How and why to create a good validation set - tatadada
http://www.fast.ai/2017/11/13/validation-sets/
======
nl
In warfare amateurs talk tactics and professionals study logistics. In machine
learning amateurs talk models and professionals build good
test/train/validation sets.

It's an open secret on Kaggle that a good validation procedure is what
separates the top of the leaderboard from the rest. People are happy to share
their modelling insights and their ensembling processes, but it is very very
rare to see some share their test/train/validation splits before a competition
is finished.

------
cdancette
TL;DR : a random subset of the data is not always the best choice. Ex: for
time series you might want to choose a chunk of time (consecutive examples)

------
kmike84
The article is good, but "The dangers of cross-validation" section is wrong.

Cross-validation means you split your data into folds and run multiple
experiments, getting better data efficiency as compared to a single split.
Splits don't have to be random.

scikit-learn provides GroupKFold and TimeSeriesSplit objects to use with
cross-validation which address exactly the problems described in the article.
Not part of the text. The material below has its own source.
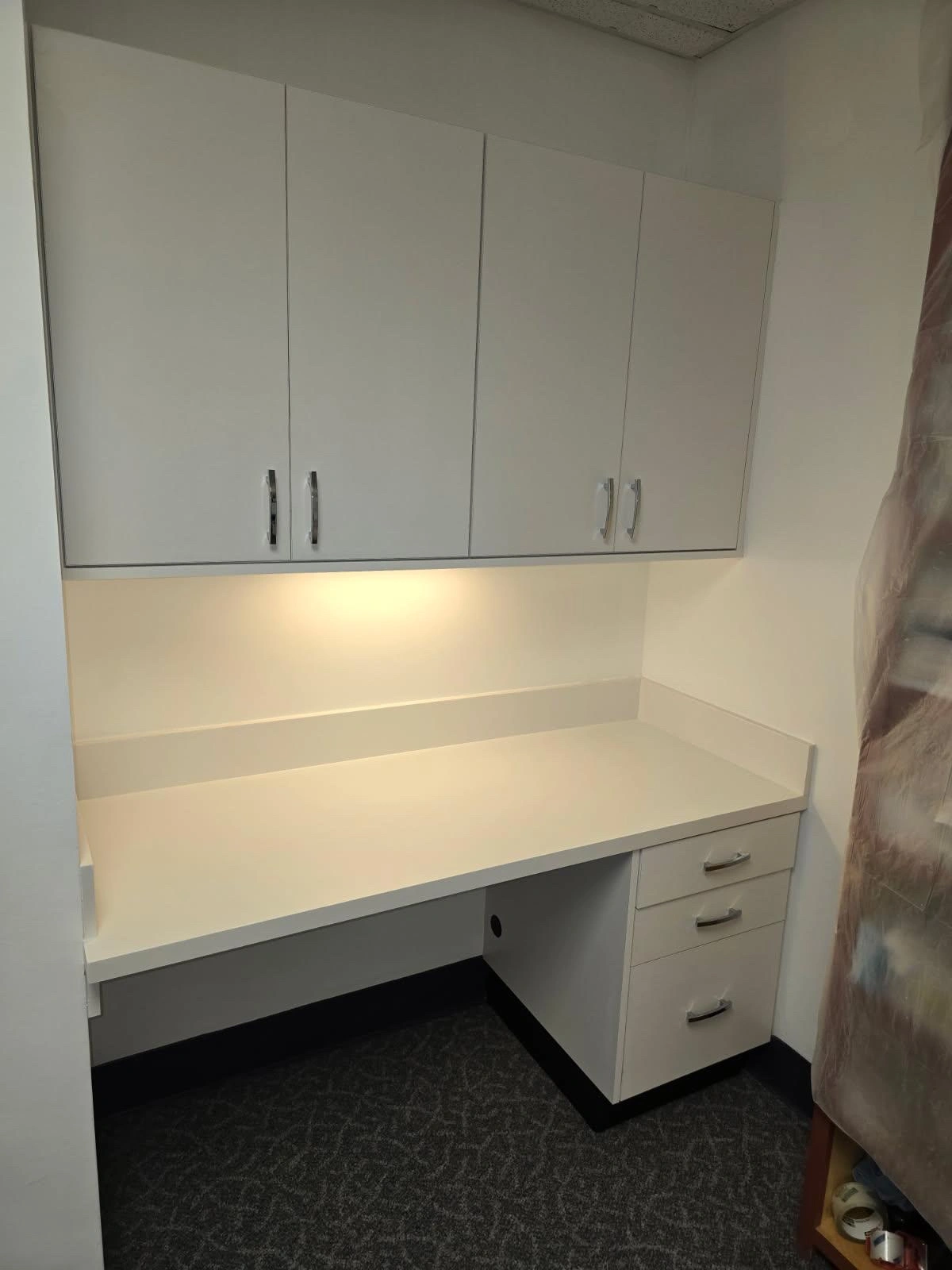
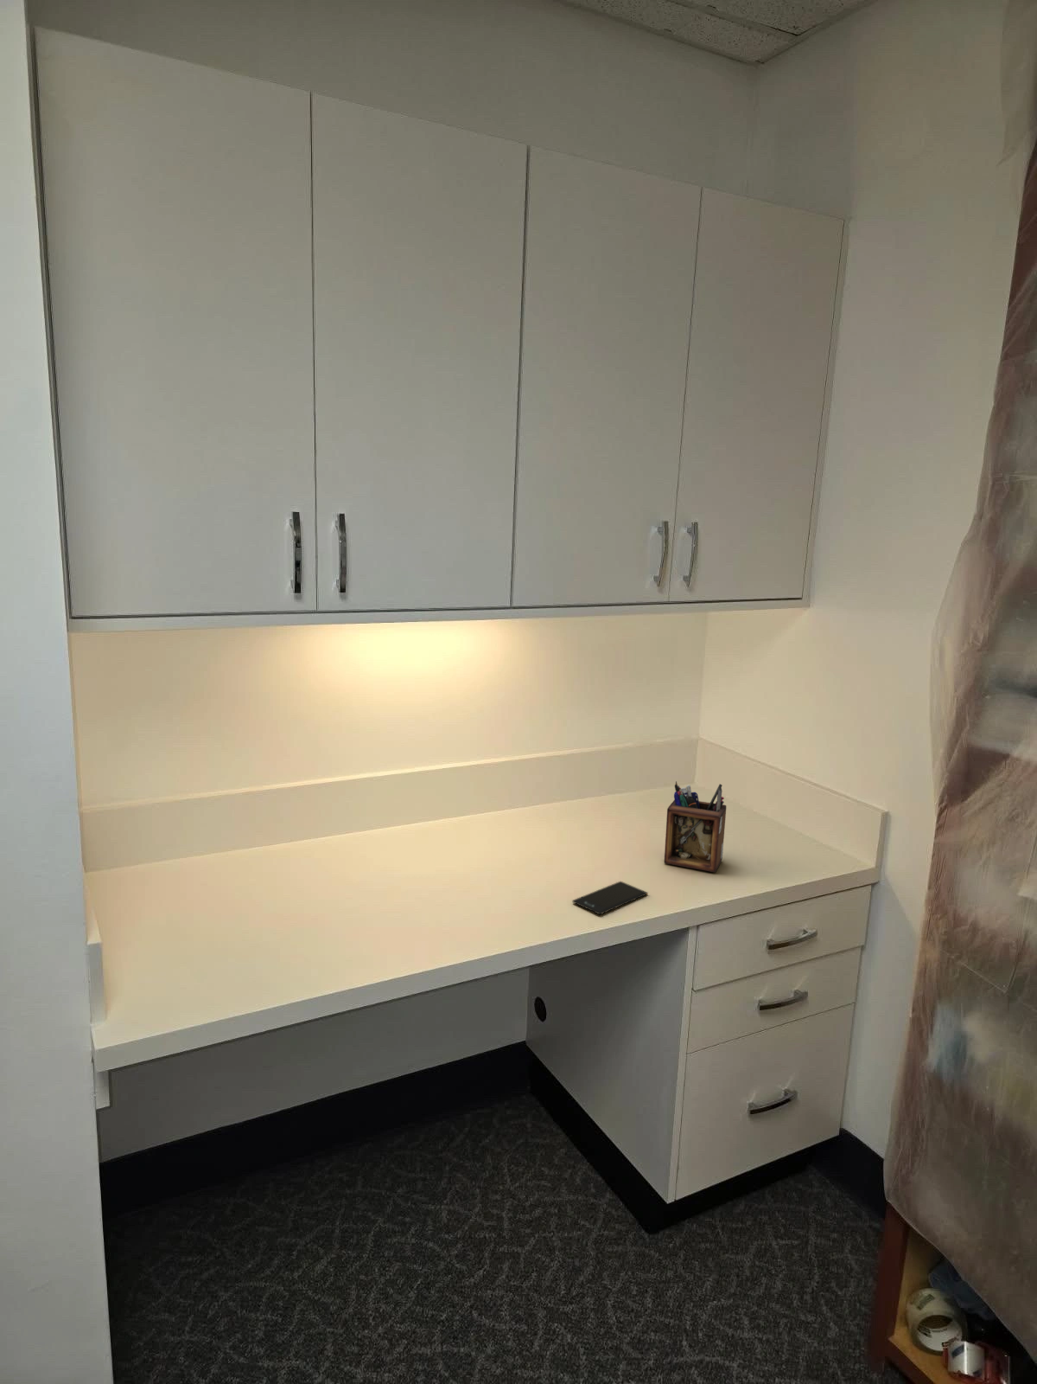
+ desk organizer [663,780,727,873]
+ smartphone [571,881,649,916]
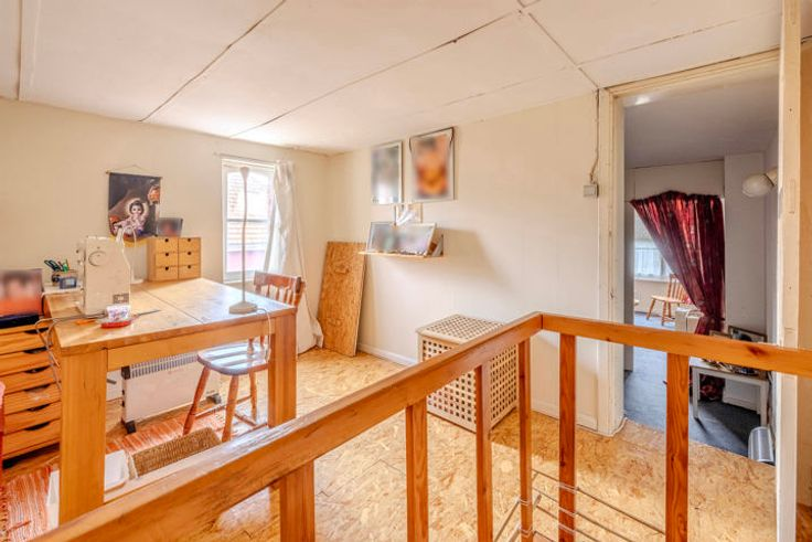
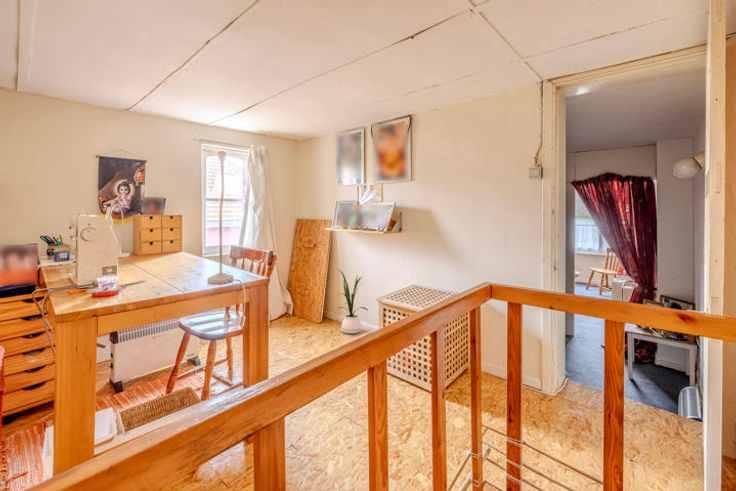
+ house plant [335,267,369,334]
Cross-validation is not a panacea, in real world there are many other issues -
e.g. it is common to have a training dataset which doesn't represent
production data distribution, often because such dataset turns out to be much
cheaper to get.

Andrew Ng's [http://www.mlyearning.org/](http://www.mlyearning.org/) is a
great resource on this; it discusses real-world problems with
train/test/validation splits and gives practical advice, can't recommend it
highly enough.